For the past two years we have watched and suffered as the Palisadoes causeway is being rebuilt. The effort certainly looks impressive. The road is being raised several feet above the original, and the course is being buttressed by solid concrete and steel embankments.
The size of the boulders brought to the site is intimidating to man and hopefully to the sea which has a penchant for reclaiming what it previously had, despite the best made human plans. As I have contemplated the progression of the work, I have wondered about the cost of the operation, and whether over the long run this is money really well spent.
Even if we manage to hold the sea at bay, do the benefits of this new construction out-value the expenditure? What else of better permanent value could have been done with the money spent here?
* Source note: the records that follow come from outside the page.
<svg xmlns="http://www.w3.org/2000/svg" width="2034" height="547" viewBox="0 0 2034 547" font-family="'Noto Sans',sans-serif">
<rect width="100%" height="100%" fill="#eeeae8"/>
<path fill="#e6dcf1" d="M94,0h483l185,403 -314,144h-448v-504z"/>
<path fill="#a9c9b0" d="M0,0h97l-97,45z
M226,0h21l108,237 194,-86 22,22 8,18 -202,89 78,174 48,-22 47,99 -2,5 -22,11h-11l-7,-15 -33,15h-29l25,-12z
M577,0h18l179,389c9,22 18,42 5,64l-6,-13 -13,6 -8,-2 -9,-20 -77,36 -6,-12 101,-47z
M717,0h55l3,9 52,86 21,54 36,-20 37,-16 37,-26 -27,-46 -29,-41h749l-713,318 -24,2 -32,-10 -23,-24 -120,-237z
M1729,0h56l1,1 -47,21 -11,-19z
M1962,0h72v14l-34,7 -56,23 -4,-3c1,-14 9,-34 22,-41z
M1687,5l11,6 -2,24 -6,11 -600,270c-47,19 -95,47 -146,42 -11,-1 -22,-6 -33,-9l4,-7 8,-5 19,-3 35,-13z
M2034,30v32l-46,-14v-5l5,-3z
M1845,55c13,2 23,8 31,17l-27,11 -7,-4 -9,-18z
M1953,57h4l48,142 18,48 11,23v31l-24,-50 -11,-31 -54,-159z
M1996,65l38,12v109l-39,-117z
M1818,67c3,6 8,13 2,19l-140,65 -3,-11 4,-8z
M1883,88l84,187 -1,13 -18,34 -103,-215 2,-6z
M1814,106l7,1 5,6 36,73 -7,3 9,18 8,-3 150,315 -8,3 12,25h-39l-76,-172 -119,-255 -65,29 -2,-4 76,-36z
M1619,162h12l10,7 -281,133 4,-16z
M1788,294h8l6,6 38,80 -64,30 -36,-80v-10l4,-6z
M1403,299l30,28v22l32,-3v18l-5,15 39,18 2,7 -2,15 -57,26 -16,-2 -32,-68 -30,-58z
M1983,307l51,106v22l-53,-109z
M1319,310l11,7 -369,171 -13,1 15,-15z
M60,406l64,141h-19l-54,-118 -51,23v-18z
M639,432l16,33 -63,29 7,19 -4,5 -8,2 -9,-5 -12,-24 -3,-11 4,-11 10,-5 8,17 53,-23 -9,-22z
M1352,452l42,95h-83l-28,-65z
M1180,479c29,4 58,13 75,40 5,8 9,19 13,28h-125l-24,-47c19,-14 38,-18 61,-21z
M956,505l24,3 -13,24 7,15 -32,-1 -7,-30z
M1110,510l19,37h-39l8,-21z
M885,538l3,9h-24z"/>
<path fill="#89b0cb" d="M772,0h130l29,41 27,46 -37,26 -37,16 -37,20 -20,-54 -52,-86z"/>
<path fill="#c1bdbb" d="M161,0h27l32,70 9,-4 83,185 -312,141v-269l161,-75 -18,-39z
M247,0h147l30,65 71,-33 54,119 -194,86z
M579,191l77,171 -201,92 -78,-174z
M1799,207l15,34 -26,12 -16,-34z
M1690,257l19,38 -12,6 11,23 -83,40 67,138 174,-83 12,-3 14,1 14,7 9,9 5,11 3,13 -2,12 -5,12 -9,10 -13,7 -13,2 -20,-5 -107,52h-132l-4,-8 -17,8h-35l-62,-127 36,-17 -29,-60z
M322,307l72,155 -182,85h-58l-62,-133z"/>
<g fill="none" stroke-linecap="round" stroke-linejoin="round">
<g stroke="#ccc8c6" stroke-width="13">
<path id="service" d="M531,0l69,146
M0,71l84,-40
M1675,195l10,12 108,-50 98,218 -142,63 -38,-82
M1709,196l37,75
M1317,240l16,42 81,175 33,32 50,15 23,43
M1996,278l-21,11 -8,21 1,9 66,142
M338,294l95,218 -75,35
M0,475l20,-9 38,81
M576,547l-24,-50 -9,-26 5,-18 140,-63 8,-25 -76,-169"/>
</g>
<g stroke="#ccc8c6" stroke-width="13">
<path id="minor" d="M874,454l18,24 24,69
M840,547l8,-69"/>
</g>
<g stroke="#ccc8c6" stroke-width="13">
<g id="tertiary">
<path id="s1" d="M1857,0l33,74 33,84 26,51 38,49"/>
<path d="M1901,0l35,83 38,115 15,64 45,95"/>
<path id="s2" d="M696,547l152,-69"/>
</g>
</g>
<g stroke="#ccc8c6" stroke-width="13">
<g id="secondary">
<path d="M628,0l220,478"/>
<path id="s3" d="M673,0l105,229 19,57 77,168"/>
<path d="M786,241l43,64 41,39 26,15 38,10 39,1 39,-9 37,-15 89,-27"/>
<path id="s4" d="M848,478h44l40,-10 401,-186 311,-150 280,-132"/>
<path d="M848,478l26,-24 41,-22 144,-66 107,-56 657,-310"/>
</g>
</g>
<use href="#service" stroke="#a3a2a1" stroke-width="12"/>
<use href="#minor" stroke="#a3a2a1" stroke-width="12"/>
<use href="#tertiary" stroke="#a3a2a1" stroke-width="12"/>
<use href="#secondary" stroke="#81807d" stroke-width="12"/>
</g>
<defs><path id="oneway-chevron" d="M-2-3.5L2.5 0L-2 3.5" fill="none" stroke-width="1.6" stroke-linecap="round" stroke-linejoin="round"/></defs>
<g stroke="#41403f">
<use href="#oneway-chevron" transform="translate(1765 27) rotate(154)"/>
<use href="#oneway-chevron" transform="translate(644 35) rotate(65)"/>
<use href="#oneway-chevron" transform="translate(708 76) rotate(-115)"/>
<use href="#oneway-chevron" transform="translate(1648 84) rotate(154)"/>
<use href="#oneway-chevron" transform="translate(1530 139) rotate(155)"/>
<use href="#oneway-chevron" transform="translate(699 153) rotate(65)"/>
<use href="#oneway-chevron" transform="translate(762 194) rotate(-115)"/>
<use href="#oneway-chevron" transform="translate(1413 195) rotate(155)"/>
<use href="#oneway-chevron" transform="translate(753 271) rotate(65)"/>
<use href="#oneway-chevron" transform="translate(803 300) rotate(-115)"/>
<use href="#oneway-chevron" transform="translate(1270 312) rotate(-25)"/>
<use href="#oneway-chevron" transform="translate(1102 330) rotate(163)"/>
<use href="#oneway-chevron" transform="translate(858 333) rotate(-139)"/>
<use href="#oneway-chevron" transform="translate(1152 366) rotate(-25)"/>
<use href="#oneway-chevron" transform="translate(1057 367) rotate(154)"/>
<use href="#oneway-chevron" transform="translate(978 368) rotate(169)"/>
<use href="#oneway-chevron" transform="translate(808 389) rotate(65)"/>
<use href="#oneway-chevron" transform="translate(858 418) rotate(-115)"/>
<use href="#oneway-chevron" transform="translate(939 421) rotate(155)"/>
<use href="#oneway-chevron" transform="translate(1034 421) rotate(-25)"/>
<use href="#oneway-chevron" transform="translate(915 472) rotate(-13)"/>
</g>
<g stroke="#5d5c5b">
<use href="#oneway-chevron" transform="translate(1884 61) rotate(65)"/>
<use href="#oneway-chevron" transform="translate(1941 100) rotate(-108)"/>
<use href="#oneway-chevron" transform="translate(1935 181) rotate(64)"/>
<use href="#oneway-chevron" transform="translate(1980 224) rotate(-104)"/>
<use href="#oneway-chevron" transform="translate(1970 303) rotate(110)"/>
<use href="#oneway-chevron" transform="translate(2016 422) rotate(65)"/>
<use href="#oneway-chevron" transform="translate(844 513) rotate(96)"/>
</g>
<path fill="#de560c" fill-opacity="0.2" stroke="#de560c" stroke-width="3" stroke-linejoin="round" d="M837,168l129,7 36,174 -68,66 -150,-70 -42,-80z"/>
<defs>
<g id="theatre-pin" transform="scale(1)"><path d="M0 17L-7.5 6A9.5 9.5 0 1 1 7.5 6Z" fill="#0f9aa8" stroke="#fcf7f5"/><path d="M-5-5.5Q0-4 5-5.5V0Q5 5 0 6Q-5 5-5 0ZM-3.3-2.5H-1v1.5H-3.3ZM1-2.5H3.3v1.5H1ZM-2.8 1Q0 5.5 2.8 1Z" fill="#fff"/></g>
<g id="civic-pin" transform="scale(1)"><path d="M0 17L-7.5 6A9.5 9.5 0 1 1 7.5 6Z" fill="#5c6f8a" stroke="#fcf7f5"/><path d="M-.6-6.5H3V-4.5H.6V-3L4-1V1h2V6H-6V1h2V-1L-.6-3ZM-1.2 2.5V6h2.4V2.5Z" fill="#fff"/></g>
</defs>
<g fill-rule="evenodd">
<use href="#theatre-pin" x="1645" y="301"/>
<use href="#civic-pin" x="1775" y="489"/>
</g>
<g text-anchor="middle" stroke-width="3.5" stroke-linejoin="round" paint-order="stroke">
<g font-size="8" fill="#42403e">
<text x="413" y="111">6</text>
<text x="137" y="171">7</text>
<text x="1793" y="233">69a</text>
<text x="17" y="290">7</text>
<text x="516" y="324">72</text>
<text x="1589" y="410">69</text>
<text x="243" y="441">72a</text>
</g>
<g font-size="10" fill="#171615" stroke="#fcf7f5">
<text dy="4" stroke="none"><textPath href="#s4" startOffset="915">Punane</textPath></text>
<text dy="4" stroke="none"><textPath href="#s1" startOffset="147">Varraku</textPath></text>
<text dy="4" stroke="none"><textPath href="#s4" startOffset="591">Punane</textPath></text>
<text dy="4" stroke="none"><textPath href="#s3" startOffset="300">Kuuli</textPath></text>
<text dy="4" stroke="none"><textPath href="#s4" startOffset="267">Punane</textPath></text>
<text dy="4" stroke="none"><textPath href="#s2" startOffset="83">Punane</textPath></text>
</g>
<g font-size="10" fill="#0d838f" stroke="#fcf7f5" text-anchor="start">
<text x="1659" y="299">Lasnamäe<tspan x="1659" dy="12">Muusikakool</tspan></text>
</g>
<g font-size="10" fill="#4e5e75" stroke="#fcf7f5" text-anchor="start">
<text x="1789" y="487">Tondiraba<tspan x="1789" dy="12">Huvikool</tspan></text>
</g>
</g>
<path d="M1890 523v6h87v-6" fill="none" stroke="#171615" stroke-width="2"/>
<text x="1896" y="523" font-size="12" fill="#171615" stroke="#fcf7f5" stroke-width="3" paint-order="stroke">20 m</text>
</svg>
The major benefit of the causeway is to serve the Norman Manley International Airport, since the drawing power of Port Royal is admittedly minimal. So apparently the causeway is a part of improving the access as well as the attractiveness of the nearby airport. Norman Manley handles only about one-half of the passenger level of Sangster International Airport in Montego Bay, and neither is a truly world-class airport. As a country with a strong focus on tourism, what Jamaica deserves is a modern, world-class airport. For many years different interests have proposed Vernam Field in Clarendon, a central location with infinite possibilities for creating the sort of diverse domestic economic linkages that could be effectively self-sustaining.
Using the causeway expenditure as a sort of initiation of the larger plan of a centrally located, state-of-the-art international airport strikes me as a much better idea than a new and expensive road to a second-rate airport.